Communicating with the workforce

Many businesses owe their success to the strong communication and people skills of their senior leadership team. A connection between management and staff can help staff buy into the brand, increase productivity and improve retention. When employees are disconnected from the business, both in a physical and metaphorical sense, it can be much harder to stay motivated. Creating a set of communication guidelines for remote teams is therefore essential. Planning out a series of guidelines consisting of regularly scheduled calls just to check in, which type of video or communication platform you will use, length of meetings and the outcomes of the meeting will be crucial.

At the end of the day consistent, prompt, and timely communication will help a virtual leader guide their team and create synergy among its members.

Motivating yourself

The biggest challenge for any leader at the moment is probably actually motivating yourself.
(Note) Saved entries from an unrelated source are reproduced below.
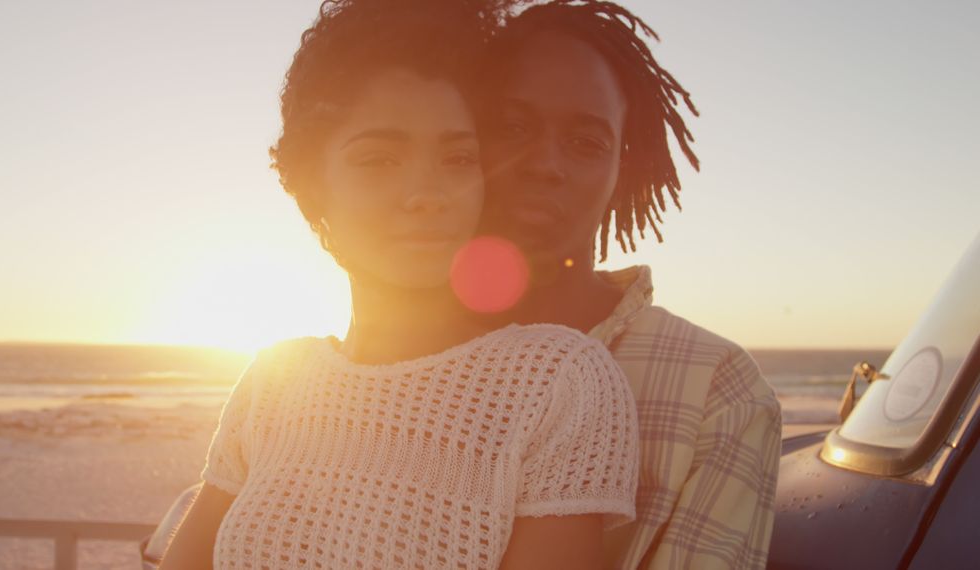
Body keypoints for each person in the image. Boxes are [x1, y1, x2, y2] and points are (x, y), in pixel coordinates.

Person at [157, 1, 638, 568]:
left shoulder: (556, 383)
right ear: (313, 189)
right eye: (379, 160)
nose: (426, 193)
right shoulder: (274, 382)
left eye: (458, 158)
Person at [474, 2, 782, 569]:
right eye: (511, 126)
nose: (545, 162)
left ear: (624, 171)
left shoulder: (716, 389)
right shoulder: (389, 356)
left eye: (586, 141)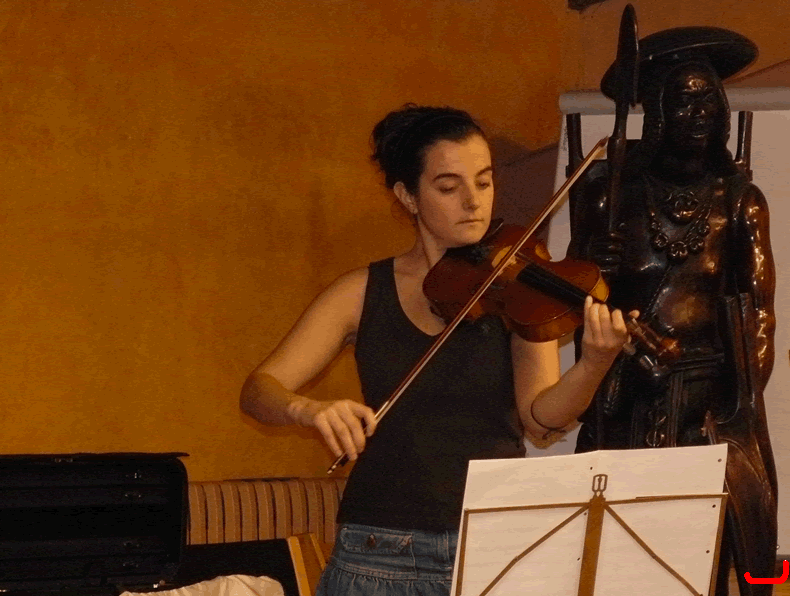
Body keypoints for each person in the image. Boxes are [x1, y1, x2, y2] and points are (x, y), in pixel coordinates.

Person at [241, 104, 633, 596]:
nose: (473, 202)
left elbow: (540, 419)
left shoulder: (517, 283)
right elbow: (259, 389)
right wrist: (306, 409)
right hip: (378, 552)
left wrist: (594, 364)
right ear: (408, 196)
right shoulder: (360, 292)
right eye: (449, 188)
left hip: (493, 545)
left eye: (484, 183)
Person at [567, 27, 777, 596]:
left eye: (708, 99)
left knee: (702, 560)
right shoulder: (610, 195)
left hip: (706, 406)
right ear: (657, 112)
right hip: (628, 393)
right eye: (682, 100)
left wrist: (738, 401)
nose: (699, 113)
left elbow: (759, 315)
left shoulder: (739, 201)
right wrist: (591, 266)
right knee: (616, 561)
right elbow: (572, 305)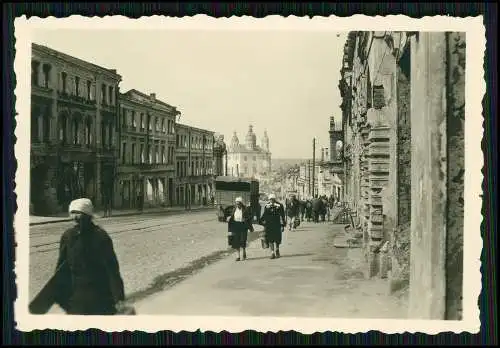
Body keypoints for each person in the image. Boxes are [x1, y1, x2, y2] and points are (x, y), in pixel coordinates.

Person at [53, 198, 126, 315]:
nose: (75, 218)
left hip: (100, 298)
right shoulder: (68, 236)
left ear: (88, 216)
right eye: (72, 213)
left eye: (78, 213)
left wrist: (119, 298)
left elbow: (112, 269)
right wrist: (60, 294)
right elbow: (61, 267)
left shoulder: (100, 237)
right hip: (76, 299)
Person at [227, 197, 254, 261]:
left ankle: (244, 251)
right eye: (237, 203)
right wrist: (229, 218)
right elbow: (231, 216)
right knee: (236, 241)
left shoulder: (245, 209)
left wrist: (246, 220)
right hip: (236, 226)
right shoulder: (234, 209)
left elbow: (250, 217)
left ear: (241, 203)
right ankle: (238, 256)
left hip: (243, 226)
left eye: (239, 203)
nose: (238, 205)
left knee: (243, 240)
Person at [260, 193, 286, 259]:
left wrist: (283, 225)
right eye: (270, 199)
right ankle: (272, 253)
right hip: (269, 225)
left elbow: (282, 216)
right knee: (270, 239)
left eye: (272, 199)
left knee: (277, 239)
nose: (271, 200)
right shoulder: (267, 206)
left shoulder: (280, 205)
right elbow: (265, 214)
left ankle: (277, 249)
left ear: (275, 199)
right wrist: (261, 221)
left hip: (277, 225)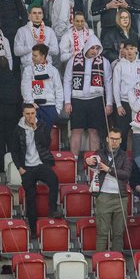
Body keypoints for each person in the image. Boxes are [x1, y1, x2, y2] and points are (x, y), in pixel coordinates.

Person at [11, 104, 62, 232]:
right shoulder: (18, 129)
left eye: (32, 113)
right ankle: (33, 229)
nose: (30, 116)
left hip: (41, 163)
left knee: (54, 181)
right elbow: (14, 151)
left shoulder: (42, 125)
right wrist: (20, 168)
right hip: (27, 168)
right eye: (27, 114)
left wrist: (35, 129)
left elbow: (46, 143)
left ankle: (52, 209)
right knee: (31, 197)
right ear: (23, 114)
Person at [63, 38, 113, 156]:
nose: (95, 51)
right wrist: (67, 101)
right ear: (87, 47)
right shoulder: (74, 60)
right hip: (77, 100)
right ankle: (73, 160)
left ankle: (93, 161)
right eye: (92, 48)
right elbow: (67, 81)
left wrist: (109, 103)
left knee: (93, 130)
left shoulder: (104, 62)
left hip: (96, 100)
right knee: (76, 130)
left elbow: (108, 83)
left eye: (97, 48)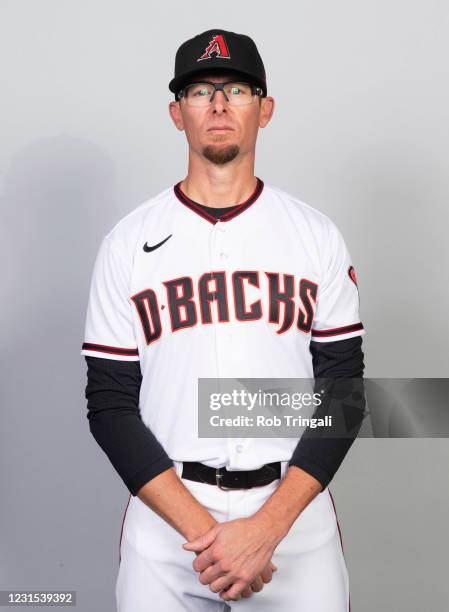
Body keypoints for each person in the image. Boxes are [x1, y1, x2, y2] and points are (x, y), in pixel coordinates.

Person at [81, 28, 365, 612]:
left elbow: (344, 394)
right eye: (199, 91)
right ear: (175, 112)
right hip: (167, 522)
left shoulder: (315, 236)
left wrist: (264, 530)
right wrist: (208, 538)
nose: (216, 104)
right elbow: (110, 405)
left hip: (292, 521)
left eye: (235, 89)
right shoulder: (127, 244)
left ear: (265, 110)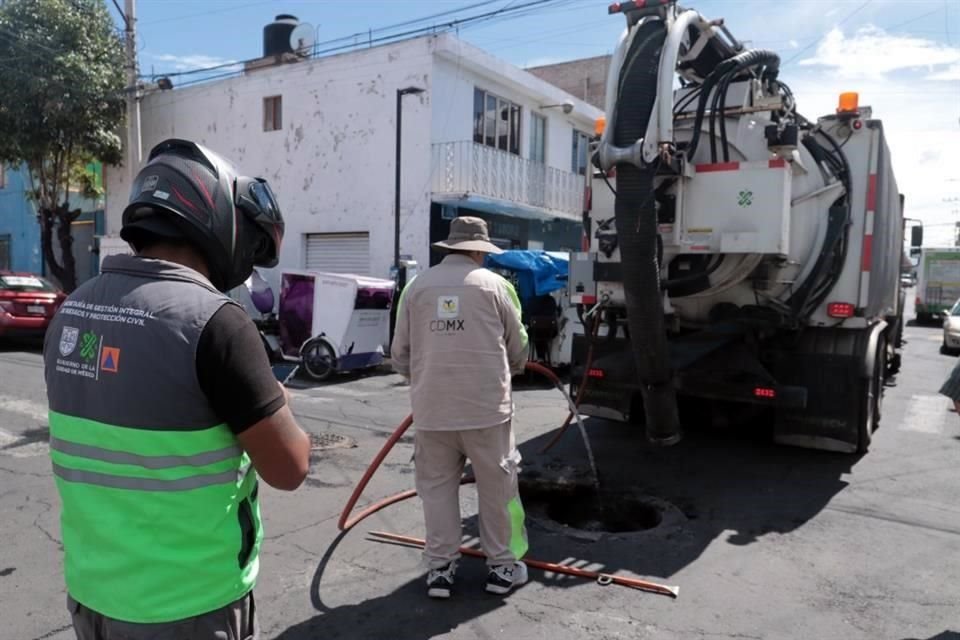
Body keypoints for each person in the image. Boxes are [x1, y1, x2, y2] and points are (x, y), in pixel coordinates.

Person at [43, 139, 311, 639]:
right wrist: (280, 404)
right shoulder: (216, 323)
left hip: (92, 598)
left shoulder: (72, 312)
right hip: (187, 606)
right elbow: (290, 467)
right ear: (215, 217)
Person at [390, 216, 530, 599]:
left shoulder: (415, 289)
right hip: (487, 411)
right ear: (478, 251)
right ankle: (501, 568)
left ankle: (440, 570)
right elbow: (518, 347)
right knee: (497, 489)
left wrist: (425, 378)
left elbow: (399, 354)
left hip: (433, 412)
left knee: (436, 491)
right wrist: (510, 368)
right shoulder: (498, 287)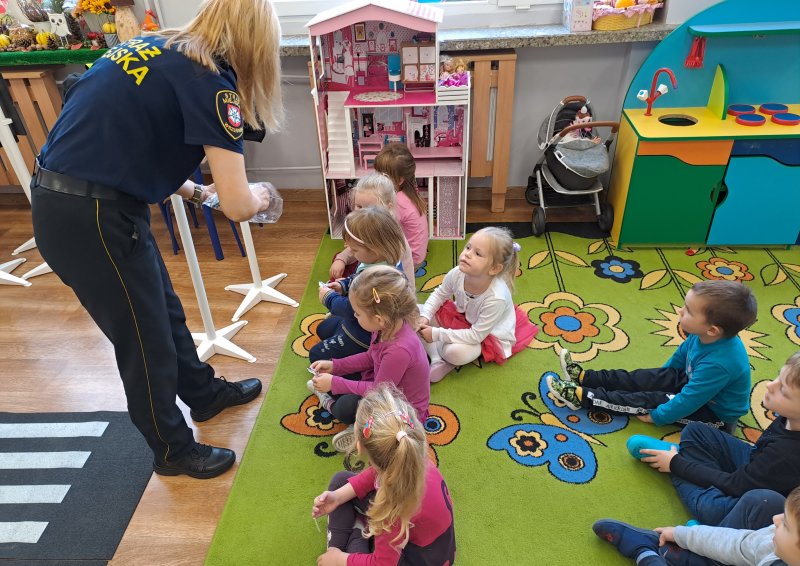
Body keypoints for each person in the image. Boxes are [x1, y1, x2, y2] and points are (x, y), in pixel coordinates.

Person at [28, 0, 284, 479]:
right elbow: (238, 206)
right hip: (92, 217)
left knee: (164, 313)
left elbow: (129, 143)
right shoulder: (210, 82)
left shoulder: (153, 47)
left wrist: (195, 191)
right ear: (254, 43)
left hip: (78, 203)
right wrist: (263, 196)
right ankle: (171, 450)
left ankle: (204, 394)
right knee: (145, 341)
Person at [548, 280, 758, 433]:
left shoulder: (720, 364)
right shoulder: (703, 334)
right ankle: (585, 378)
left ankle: (582, 397)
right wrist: (658, 379)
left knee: (647, 400)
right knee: (639, 378)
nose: (680, 312)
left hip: (712, 414)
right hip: (692, 383)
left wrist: (659, 415)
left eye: (688, 311)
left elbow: (691, 400)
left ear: (712, 330)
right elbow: (681, 356)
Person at [632, 352, 800, 527]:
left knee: (712, 510)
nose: (770, 385)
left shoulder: (786, 454)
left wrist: (675, 465)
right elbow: (753, 468)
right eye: (778, 377)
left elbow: (736, 485)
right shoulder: (792, 417)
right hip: (756, 470)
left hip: (760, 506)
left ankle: (706, 530)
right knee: (696, 430)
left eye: (783, 390)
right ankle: (683, 462)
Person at [311, 383, 456, 566]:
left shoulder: (392, 509)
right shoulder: (411, 458)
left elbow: (382, 564)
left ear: (359, 446)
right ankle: (345, 542)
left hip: (418, 558)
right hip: (432, 544)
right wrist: (338, 497)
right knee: (341, 482)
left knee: (354, 549)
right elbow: (374, 474)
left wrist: (341, 560)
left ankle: (353, 537)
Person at [309, 265, 428, 452]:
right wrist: (335, 366)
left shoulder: (399, 350)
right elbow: (370, 357)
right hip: (386, 388)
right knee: (341, 381)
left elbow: (378, 391)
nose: (355, 317)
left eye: (357, 314)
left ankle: (338, 412)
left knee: (344, 407)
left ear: (379, 318)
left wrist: (334, 383)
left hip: (403, 412)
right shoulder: (384, 328)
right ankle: (354, 416)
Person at [417, 226, 538, 383]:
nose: (467, 254)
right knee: (414, 312)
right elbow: (440, 294)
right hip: (463, 317)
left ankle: (438, 351)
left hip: (484, 335)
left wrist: (436, 334)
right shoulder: (457, 273)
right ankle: (436, 359)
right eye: (468, 247)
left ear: (494, 268)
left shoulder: (496, 298)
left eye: (477, 253)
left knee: (455, 353)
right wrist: (425, 316)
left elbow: (476, 335)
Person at [591, 485, 800, 566]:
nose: (775, 519)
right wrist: (680, 534)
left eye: (786, 525)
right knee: (762, 500)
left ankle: (646, 553)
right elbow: (734, 543)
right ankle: (668, 549)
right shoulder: (771, 540)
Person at [311, 207, 407, 367]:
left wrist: (329, 299)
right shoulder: (379, 261)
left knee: (315, 354)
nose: (352, 253)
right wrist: (343, 285)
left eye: (354, 250)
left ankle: (364, 369)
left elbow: (351, 309)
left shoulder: (378, 279)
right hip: (358, 321)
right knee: (322, 329)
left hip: (365, 333)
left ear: (375, 249)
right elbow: (357, 278)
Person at [329, 173, 415, 284]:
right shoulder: (364, 223)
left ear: (388, 207)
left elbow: (407, 271)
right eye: (359, 206)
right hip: (368, 264)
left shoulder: (390, 235)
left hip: (387, 281)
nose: (363, 212)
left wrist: (408, 291)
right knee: (338, 261)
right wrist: (341, 259)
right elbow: (354, 247)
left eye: (371, 208)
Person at [374, 142, 429, 269]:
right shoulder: (409, 192)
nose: (377, 179)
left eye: (383, 176)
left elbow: (380, 231)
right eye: (377, 173)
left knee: (365, 254)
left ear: (399, 180)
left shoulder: (397, 202)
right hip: (417, 254)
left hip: (410, 261)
Waking up and realising you have need to motivate a team that you haven’t seen in person for months is not an easy task. And to remain confident and positive each and every time can be mentally extremely challenging.

When we were all in an office environment having a schedule or plan for our week was very natural for both leaders and employees. We knew when we had to be in and when the weekly sales meeting was. We also knew when our staff worked, where they would be and usually how they were feeling. But working from home has changed all this so it’s important to create a new routine and stick to it – plan in time to speak and listen to employees, make it known when you are free and not free and stick to the plan. And importantly, plan in breaks and make sure employees know to do the same recharge, refocus, and avoid burn out.